You must be present, as I'm sure he will oppose it." Meantime in the sickroom there was an anxious consultation between mother and son touching the fifty dollars which must be raised for Nellie Tiffton's sake.
"Were it not that I feel bound by honor to pay that debt, 'Lina might die before I'd send her a cent," said Hugh, his eyes blazing with anger as he recalled the contents of 'Lina's letter.

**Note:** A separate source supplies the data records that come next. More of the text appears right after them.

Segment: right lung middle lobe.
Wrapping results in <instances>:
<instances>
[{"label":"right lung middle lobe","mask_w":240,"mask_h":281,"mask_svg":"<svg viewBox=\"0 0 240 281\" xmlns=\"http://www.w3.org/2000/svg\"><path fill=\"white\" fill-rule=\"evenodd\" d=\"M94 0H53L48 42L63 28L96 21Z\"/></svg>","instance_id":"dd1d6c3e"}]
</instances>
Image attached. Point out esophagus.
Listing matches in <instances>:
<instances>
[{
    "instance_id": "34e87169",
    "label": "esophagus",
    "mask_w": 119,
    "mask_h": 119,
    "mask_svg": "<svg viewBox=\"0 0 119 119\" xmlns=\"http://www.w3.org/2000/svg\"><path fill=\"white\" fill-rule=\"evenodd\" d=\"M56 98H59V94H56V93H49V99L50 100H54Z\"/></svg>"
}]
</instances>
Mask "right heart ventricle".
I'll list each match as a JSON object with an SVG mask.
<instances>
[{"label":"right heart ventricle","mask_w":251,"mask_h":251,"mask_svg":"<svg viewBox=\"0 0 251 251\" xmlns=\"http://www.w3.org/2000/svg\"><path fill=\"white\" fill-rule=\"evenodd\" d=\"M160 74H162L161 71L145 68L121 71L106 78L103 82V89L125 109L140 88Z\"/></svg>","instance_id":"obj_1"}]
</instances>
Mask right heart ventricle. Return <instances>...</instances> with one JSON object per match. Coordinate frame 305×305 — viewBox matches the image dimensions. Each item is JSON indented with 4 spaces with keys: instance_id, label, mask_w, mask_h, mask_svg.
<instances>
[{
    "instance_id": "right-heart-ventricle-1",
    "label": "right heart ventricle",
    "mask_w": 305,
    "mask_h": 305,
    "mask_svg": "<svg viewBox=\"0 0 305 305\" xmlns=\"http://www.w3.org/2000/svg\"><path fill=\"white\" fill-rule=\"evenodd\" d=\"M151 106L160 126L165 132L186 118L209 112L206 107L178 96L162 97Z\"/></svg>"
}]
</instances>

But how should they raise the fifty?
Alice's bills had been paid regularly thus far, paid so delicately too, so as a matter of right, that Mrs.Worthington, who knew how sadly it was needed in their present distress, had accepted it unhesitatingly, but Hugh's face flushed with a glow of shame when he heard from his mother's lips that Alice was really paying them her board.
"It makes me hate myself," he said, groaning aloud, "that I should suffer a girl like her to pay for the bread she eats.

Oh, poverty, poverty! It is a bitter drug to swallow." Then like a brave man who saw the evil and was willing to face it, Hugh came back to the original point, "Where should they get the money ?" "He might borrow it of Alice, as 'Lina suggested," Mrs.Worthington said, timidly, while Hugh almost leaped upon the floor.
"Never, mother, never! Miss Johnson shall not be made to pay our debts.
There's Uncle John's gold watch, left as a kind of heirloom, and very dear on that account.